Respect et humilité
Lorsqu’il dessine sa magistrale Fallingwater house (Maison sur la cascade), Frank Lloyd Wright n’y va pas avec de gros feutres conquérants. Au contraire. Ses plans, bien que résolument modernes, épousent la végétation sans en briser la magnificence. D’ailleurs plus le temps passe – la bâtisse a 80 ans passés – plus les clichés aériens montrent combien l’architecte américain a poussé l’art du camouflage. Toutes proportions gardées, Tibo Dhermy a la même posture quand il imagine son refuge à Saint-Quentin-en-Tourmont (Somme) à 6 000 km de la Pennsylvanie. « Je n’imaginais pas une seconde m’imposer, commence-t-il par dire comme une évidence.
D’ailleurs, après avoir tracé ce grand « U » de 50 mètres de long sur 12 de large, son premier réflexe est « de rendre à la nature ce qu’[il] vient de lui prendre. » Il le fait en créant une toiture végétalisée de 400 m² plantée de sedum, des plantes succulentes capables de survivre dans un pouce de terre.

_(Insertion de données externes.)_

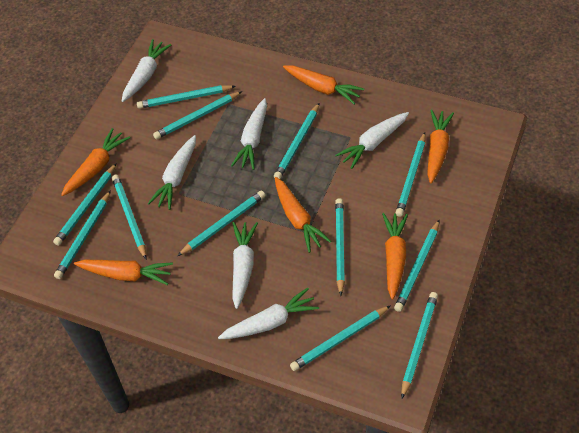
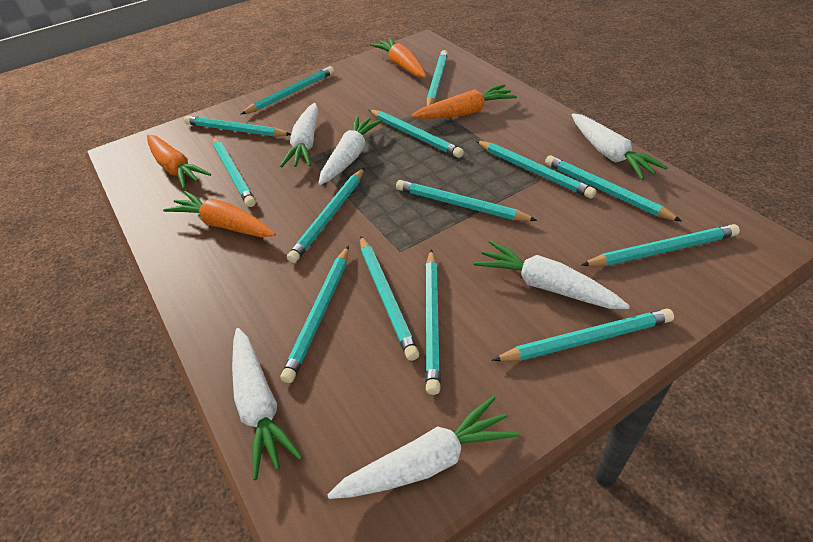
orange carrot: 6 -> 4
turquoise pencil: 12 -> 14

Sa démarche ne s’arrête pas là. C’est à peine perceptible mais quand on fait un arrêt sur image sur la façade en bois de mélèze, on remarque que toute la maison est surbaissée de 30 centimètres par rapport au jardin. Comme si elle faisait une révérence perpétuelle à cette nature qui l’accueille en son sein.
Des voyages inspirants
Le point de départ de la réflexion architecturale de Tibo Dhermy, pour ne pas dire son alpha et son oméga, c’est bien l’environnement. « La baie de Somme est l’un des secteurs les plus préservés de France. C’était inimaginable de dénaturer ces lieux. » Quand, en 2006, son regard se pose pour la première fois sur ce terrain du bout du monde entièrement tapissé de jacinthes, Tibo y voit déjà pousser des poiriers nashi de l’île de Kyushu au Japon. Photographe professionnel pour des titres prestigieux (Géo, National Geographic), comme les Clochards célestes de Kerouac1, il passe les trois-quarts de sa vie à l’autre bout du monde. Sur les rives du lac Baïkal (Sibérie), au Royaume de Mustang (Népal), en Alaska. « Ce sont les voyages qui ont inspiré cette maison », poursuit l’éternel baroudeur. Une maison toute simple avec de grandes baies vitrées orientées plein sud « pour permettre au soleil de passer à travers les feuilles [on parle de Komorebi au pays du Soleil Levant, ndlr] et de mettre en avant toutes les transparences. Y compris celles des bassins qui représentent le yin. A savoir la féminité. » Depuis la terrasse, le feu du yang se perçoit quant à lui dans le salon où descend une cheminée telle une stalactite.
« Ce sont les voyages qui inspiré cette maison »
L’art de l’épure
Dans le salon de Tibo Dhermy se trouvent une Triumph anglaise, une table basse tatami japonaise, une statue indonésienne, un kayak inuit du Groenland et sa paire de pagaies allongées. On remarque aussi ces photos géantes de samouraïs. Attenante à cette pièce très zen, la cuisine ne dépare pas. On y retrouve les codes de Tibo, notamment la fonctionnalité chère à ce fin cuisinier qui ramène du jardin des bouquets de menthe aquatique et de lierre terrestre. « Je voulais que tout soit à portée de main », explique-t-il. Légèrement surélevé, le plan de travail se poursuit par une table surplombée d’un dôme doré.
Sur le flanc est et nord, selon les règles du Feng shui, on retrouve en toute logique les chambres. Une fois encore, rien de superflu. Tout comme les plans de la maison respectent la nature, le soleil s’y invite sans ingérence. On notera la baignoire japonaise en bois d’hinoki avec vue plongeante sur un érable. Et aussi une liste d’invités dont les noms se lisent en penchant la tête : les photographes Steve McCurry et Irving Penn, l’écrivain Yasunari Kawabata, le paysagiste Gilles Clément et bien sûr, Jack Kerouac. Sûr que le vagabond aurait trouvé ce refuge à son goût. Ne serait-ce que pour y ressentir l’incommensurable puissance du silence.